Memory Intelligence Agent (MIA) Pattern¶
A separate line of work (ECNU-SII/MIA) addresses a related bottleneck: in deep research tasks, the agent must synthesize information across dozens of tool calls. Without explicit memory management, it loses earlier findings as context fills.
MIA introduces a structured working memory that the agent reads and writes explicitly:
# MIA-style memory operations (conceptual)
memory = WorkingMemory()
# During research loop
finding = web_search(query)
memory.store(key=topic_hash(finding), value=summarize(finding))
# When forming final answer
relevant = memory.retrieve(query=current_subtask, top_k=5)
answer = synthesize(relevant + current_context)
The measured improvement: ~40% reduction in "repeated searches" (the agent re-discovering information it already found), and meaningful accuracy gains on multi-hop research benchmarks.
Connecting to Proof Loop Pattern¶
Both GrandCode and MIA instantiate the same underlying pattern:
- GrandCode: spec = problem statement; evidence = test results; fresh verifier = judge
- MIA: spec = research question; evidence = memory contents; fresh verifier = synthesis step
The difference from agent self improvement reflection techniques: GrandCode uses external ground truth (judge tests), not self-assessed quality.
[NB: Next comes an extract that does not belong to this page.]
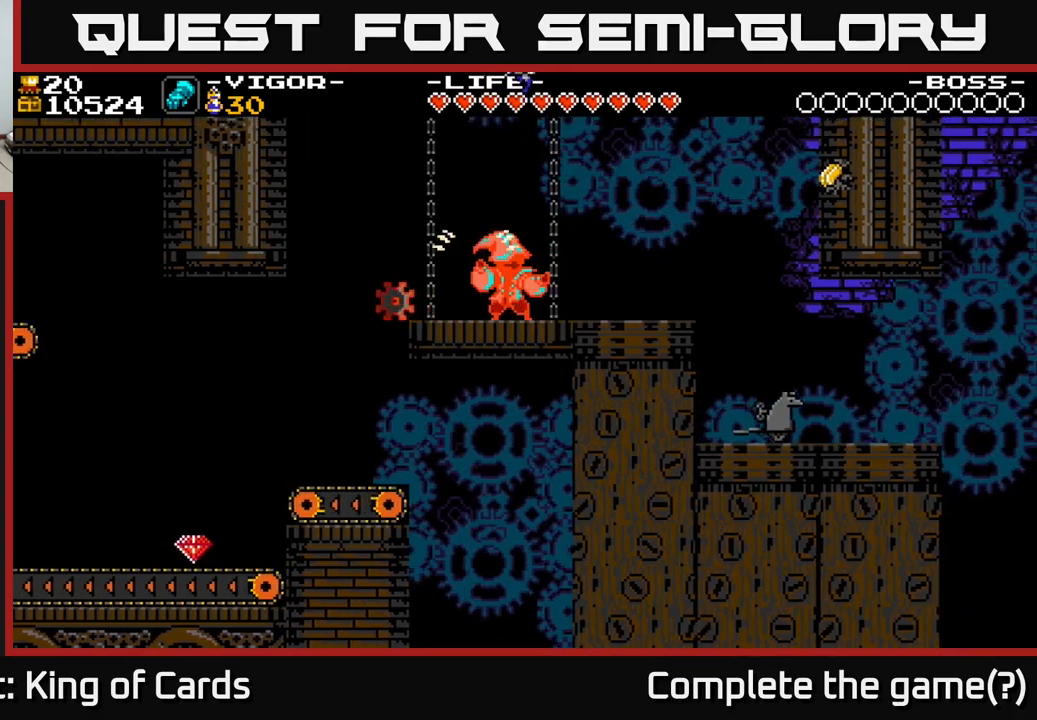
{"buttons": [], "right_stick": "center", "events": []}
The verifier is outside the policy being optimized. This prevents the model from gaming its own evaluation metric.
Implementation Constraints¶
- Verifier availability is the bottleneck: this approach ports directly to any domain with cheap deterministic verification (unit tests, formal provers, SQL query validators). It does not port to open-ended generation tasks without a separate reward model.
- Exploration cost scales with problem difficulty: grandmaster problems require 50-200 refinement steps; easy problems need 1-3. Budget accordingly.
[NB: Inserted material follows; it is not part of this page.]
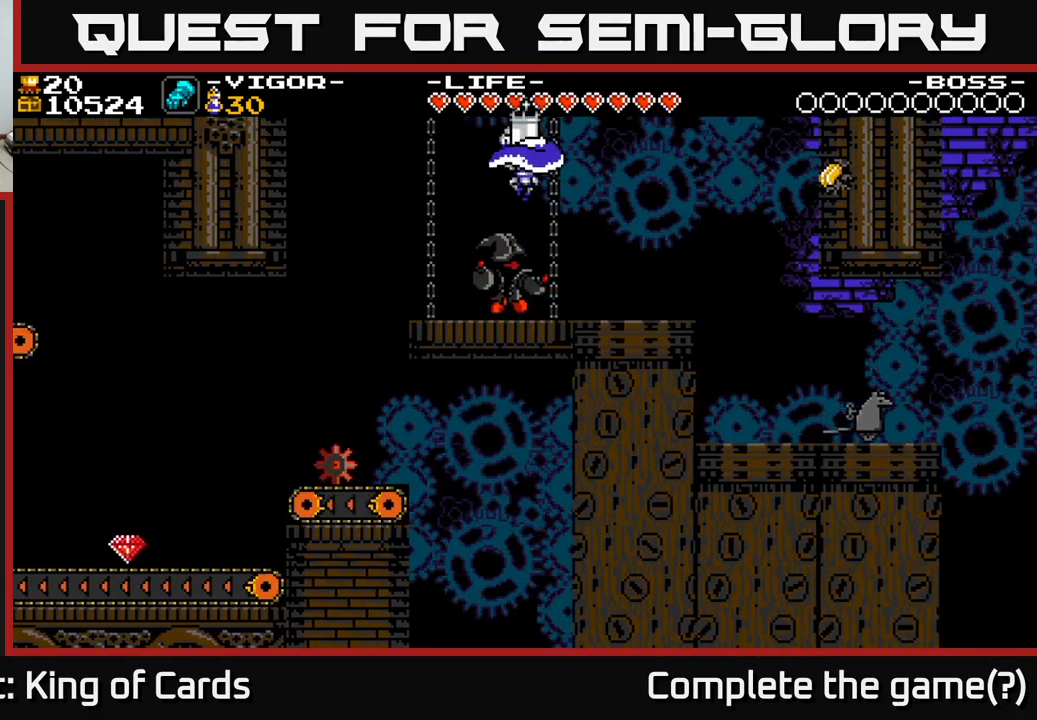
{"buttons": [], "right_stick": "center", "events": [[33, "DPAD_LEFT", "down"], [500, "DPAD_LEFT", "up"]]}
- RL requires trajectory data: getting to grandmaster level required training on ~500K competitive programming trajectories with annotated intermediate rewards. This is not fine-tuning on solutions; it is training on the full solve process.
Gotchas¶
- Sparse reward kills RL on hard problems: if you only score the final submission, the gradient signal for a 90%-correct solution is identical to a 0%-correct one. Use test-suite pass rate as dense reward.
- Test leakage invalidates results: if training trajectories include problems from the evaluation set, reported performance is inflated. Verify train/eval split at the problem level, not just the solution level.
- Self-generated test cases are weak: models tend to generate tests that pass their own solutions. Use held-out external judges or adversarially generated edge cases.
- Memory without forgetting degrades: MIA-style memory accumulates noise over long sessions. Implement staleness decay or periodic consolidation to prevent retrieval quality from dropping after 50+ writes.